Activity:
Every line of the records must be repeated exactly; pictures stay out.

Stored entries:

-- -- --

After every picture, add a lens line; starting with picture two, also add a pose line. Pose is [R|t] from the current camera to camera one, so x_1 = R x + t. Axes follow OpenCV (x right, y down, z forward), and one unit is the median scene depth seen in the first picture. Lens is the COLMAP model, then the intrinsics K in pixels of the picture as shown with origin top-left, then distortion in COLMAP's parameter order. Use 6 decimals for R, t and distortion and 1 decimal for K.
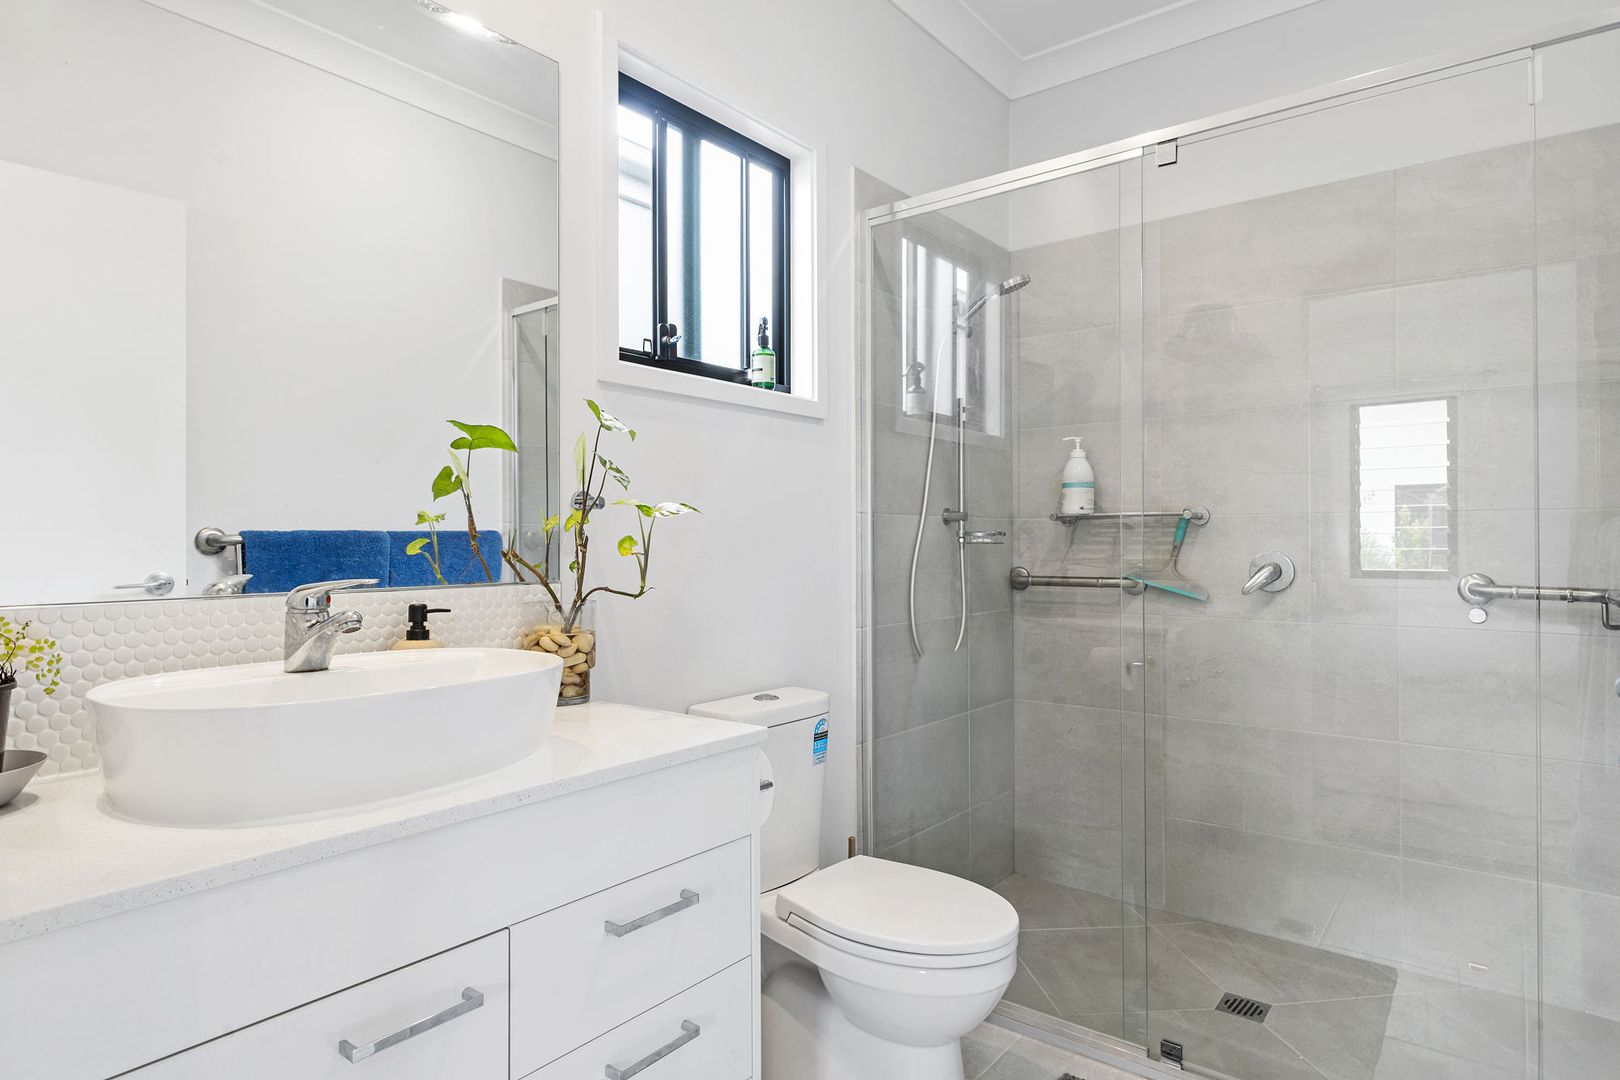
lens RADIAL K [[925.2, 0, 811.2], [0, 925.2, 538.1], [0, 0, 1]] dist [-0.005346, -0.000184]
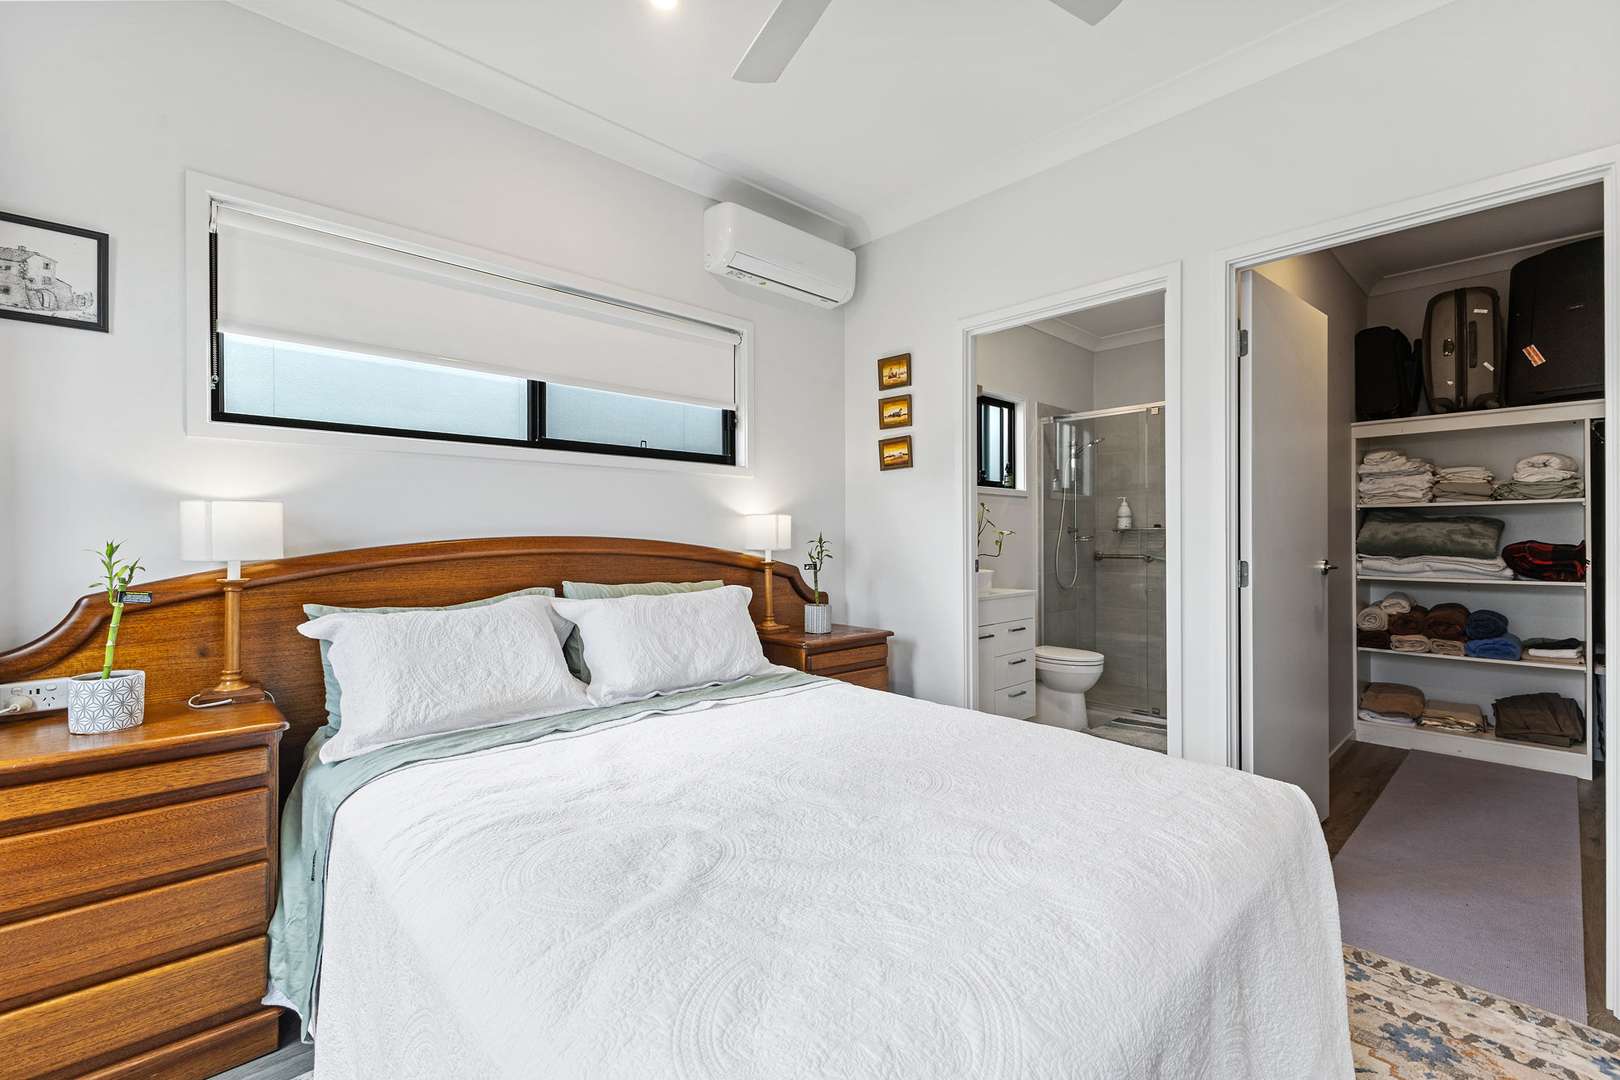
lens RADIAL K [[707.0, 0, 806.9], [0, 707.0, 544.1], [0, 0, 1]] dist [0.001658, 0.000016]
pose [[0.988930, -0.001947, -0.148370, -0.290843], [0.003947, 0.999905, 0.013187, -0.015180], [0.148331, -0.013627, 0.988844, -1.072962]]
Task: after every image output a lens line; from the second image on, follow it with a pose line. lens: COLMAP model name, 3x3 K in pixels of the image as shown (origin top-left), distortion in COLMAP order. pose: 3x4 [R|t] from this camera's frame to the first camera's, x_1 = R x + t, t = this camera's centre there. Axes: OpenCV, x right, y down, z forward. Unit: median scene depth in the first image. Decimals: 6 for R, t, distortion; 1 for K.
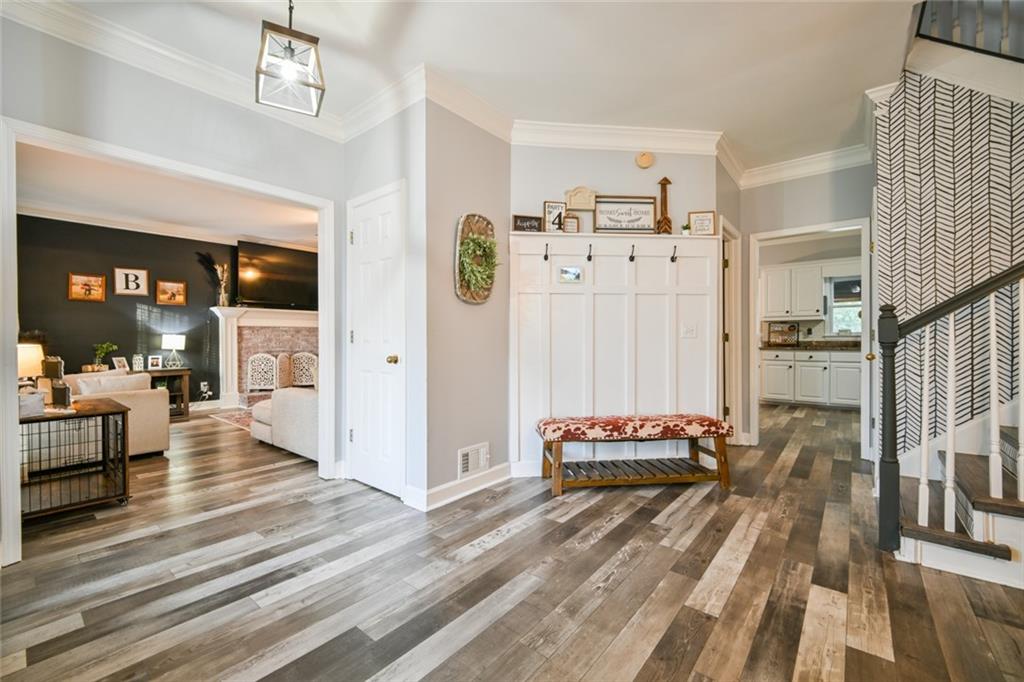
lens RADIAL K [[423.4, 0, 509.1], [0, 423.4, 339.3], [0, 0, 1]] dist [-0.008403, -0.003504]
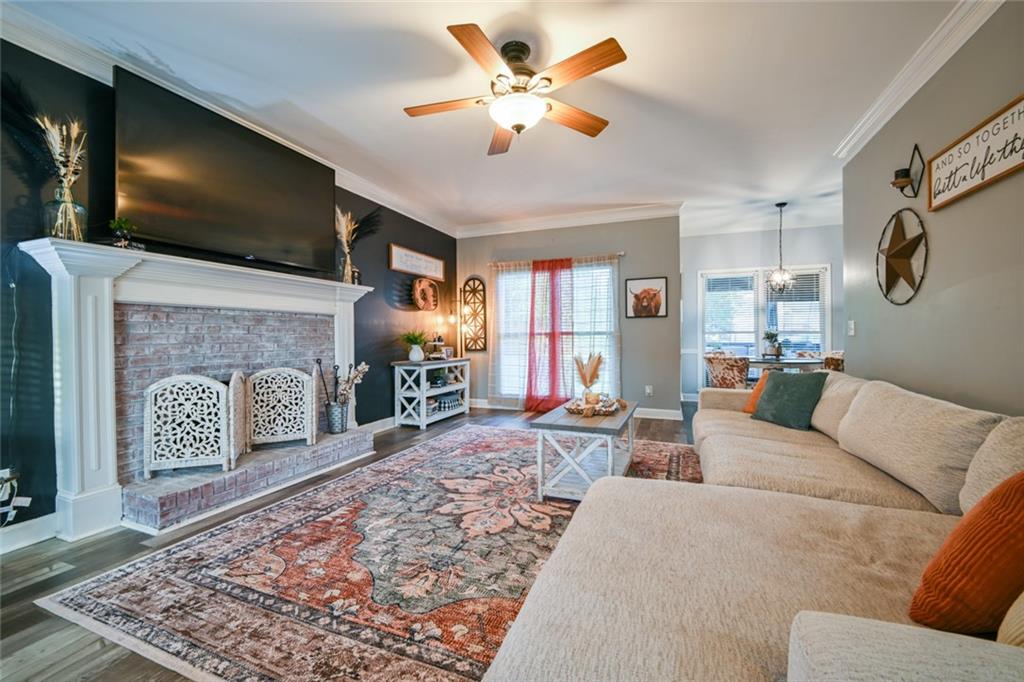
lens RADIAL K [[423.4, 0, 511.8], [0, 423.4, 340.8], [0, 0, 1]] dist [-0.008403, -0.003504]
pose [[0.949698, -0.002739, 0.313154, -0.430925], [0.000346, 0.999970, 0.007697, -0.000280], [-0.313166, -0.007201, 0.949671, 0.550907]]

-- -- --

Task result:
After every picture, add a lens line; starting with picture two, also add a pose line. Pose is [R|t] from the current camera to camera one, so x_1 = R x + t. Axes follow OpenCV (x right, y down, z forward), and one unit is the median scene depth seen in the first picture. Lens is the COLMAP model, then the intrinsics K in pixels of the picture as shown with origin top-left, then distortion in COLMAP's parameter order. Use 6 decimals for R, t and distortion and 1 decimal for K.
lens RADIAL K [[925.2, 0, 811.2], [0, 925.2, 538.1], [0, 0, 1]] dist [-0.005346, -0.000184]
lens RADIAL K [[707.0, 0, 806.9], [0, 707.0, 544.1], [0, 0, 1]] dist [0.001658, 0.000016]
pose [[0.988930, -0.001947, -0.148370, -0.290843], [0.003947, 0.999905, 0.013187, -0.015180], [0.148331, -0.013627, 0.988844, -1.072962]]
Task: after every image output a lens line; from the second image on, follow it with a pose line. lens: COLMAP model name, 3x3 K in pixels of the image as shown (origin top-left), distortion in COLMAP order. pose: 3x4 [R|t] from this camera's frame to the first camera's, x_1 = R x + t, t = this camera's centre there. Axes: OpenCV, x right, y down, z forward. Unit: median scene depth in the first image. Decimals: 6 for R, t, distortion; 1 for K.
lens RADIAL K [[423.4, 0, 509.1], [0, 423.4, 339.3], [0, 0, 1]] dist [-0.008403, -0.003504]
lens RADIAL K [[423.4, 0, 511.8], [0, 423.4, 340.8], [0, 0, 1]] dist [-0.008403, -0.003504]
pose [[0.949698, -0.002739, 0.313154, -0.430925], [0.000346, 0.999970, 0.007697, -0.000280], [-0.313166, -0.007201, 0.949671, 0.550907]]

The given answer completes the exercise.